→ About this task
The lines to copy from the data below are those that hold the string "Open".
══ Listed entries
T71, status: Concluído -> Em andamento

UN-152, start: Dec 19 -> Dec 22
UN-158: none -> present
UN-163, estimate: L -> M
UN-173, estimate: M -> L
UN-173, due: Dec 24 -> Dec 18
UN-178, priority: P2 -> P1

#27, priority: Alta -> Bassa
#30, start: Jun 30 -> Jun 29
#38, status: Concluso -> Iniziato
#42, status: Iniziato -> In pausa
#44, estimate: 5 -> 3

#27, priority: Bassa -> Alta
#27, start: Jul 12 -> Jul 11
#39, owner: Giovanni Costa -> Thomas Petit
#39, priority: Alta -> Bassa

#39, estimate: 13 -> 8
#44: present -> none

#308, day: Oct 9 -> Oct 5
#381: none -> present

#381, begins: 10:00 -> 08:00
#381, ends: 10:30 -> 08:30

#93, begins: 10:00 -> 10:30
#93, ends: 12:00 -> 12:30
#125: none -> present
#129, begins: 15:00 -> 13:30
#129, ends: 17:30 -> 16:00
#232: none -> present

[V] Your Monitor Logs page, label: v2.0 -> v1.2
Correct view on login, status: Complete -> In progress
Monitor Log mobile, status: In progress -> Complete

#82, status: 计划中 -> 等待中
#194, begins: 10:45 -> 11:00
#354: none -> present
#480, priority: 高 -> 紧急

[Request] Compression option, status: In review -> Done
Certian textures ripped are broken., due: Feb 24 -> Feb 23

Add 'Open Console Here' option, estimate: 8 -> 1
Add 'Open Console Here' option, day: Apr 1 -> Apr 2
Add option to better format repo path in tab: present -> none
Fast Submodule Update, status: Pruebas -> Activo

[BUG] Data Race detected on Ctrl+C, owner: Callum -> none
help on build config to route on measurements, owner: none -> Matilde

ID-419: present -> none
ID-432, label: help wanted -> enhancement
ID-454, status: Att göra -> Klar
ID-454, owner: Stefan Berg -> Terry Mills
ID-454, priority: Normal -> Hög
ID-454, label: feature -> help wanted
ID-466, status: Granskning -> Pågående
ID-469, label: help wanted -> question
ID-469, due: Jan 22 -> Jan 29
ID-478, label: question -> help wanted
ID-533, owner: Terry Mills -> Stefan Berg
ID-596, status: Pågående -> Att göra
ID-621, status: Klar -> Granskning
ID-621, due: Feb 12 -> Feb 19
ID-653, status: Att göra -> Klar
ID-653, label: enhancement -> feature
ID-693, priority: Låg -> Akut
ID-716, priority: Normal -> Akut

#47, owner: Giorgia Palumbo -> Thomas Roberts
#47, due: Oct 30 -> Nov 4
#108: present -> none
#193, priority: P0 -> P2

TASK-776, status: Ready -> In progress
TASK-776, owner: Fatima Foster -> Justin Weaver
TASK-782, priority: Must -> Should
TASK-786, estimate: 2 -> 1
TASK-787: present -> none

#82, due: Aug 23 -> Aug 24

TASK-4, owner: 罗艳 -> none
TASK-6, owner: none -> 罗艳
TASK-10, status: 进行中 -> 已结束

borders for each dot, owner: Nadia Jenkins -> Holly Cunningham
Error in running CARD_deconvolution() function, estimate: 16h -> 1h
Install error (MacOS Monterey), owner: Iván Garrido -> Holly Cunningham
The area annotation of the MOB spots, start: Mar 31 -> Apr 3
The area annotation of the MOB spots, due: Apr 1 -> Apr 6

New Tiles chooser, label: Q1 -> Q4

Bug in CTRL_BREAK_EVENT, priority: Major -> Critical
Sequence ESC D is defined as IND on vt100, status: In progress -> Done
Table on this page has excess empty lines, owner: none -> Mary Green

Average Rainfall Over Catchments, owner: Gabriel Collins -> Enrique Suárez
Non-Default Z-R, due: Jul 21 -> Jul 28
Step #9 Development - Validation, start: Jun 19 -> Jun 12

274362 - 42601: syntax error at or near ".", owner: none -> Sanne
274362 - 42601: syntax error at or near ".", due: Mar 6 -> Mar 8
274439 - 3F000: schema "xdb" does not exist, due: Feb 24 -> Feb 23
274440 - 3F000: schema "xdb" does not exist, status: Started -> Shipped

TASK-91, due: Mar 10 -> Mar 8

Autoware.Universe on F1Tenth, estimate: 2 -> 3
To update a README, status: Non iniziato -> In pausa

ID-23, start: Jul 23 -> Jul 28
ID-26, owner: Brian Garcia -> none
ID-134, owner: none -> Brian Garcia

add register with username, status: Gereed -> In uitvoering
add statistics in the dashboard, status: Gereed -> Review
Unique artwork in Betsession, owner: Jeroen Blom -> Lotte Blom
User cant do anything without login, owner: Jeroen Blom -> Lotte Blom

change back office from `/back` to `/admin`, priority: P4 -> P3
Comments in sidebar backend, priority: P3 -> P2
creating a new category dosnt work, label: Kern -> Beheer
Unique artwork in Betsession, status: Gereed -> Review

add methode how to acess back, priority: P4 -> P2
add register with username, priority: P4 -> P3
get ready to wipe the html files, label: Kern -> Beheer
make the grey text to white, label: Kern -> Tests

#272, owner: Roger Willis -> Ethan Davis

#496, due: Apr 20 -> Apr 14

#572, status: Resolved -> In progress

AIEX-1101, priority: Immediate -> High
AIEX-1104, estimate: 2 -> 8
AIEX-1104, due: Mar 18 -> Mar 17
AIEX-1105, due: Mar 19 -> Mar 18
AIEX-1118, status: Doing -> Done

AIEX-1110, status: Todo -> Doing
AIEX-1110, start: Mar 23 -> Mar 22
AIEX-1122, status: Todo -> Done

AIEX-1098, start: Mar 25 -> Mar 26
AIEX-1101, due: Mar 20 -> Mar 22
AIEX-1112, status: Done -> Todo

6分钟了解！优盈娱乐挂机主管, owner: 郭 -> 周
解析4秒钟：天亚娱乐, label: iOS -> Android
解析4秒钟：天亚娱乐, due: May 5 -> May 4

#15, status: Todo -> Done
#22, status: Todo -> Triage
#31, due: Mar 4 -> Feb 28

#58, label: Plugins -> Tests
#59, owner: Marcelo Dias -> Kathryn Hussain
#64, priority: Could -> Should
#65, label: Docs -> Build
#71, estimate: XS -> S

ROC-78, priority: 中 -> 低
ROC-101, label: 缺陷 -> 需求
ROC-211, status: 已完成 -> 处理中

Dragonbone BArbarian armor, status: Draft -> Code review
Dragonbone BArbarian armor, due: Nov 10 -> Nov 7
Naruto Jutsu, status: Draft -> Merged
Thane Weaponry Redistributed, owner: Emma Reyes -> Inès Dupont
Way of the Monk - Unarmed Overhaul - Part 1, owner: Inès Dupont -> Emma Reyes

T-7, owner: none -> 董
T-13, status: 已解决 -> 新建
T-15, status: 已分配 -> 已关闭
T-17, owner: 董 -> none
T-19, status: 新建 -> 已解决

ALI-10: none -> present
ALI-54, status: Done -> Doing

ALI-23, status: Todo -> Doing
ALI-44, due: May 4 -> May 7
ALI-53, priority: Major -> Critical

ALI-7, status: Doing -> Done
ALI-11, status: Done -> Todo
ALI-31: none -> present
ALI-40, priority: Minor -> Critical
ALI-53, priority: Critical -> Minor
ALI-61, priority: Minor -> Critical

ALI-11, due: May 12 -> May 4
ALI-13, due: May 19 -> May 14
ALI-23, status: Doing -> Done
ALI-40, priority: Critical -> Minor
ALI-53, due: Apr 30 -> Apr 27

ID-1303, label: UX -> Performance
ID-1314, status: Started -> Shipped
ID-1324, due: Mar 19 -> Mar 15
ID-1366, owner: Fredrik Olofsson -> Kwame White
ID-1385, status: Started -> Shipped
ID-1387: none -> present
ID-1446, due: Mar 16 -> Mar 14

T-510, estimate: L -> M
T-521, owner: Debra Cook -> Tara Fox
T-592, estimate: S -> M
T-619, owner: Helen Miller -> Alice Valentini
════
→ Solution for this exercise
Add 'Open Console Here' option, estimate: 8 -> 1
Add 'Open Console Here' option, day: Apr 1 -> Apr 2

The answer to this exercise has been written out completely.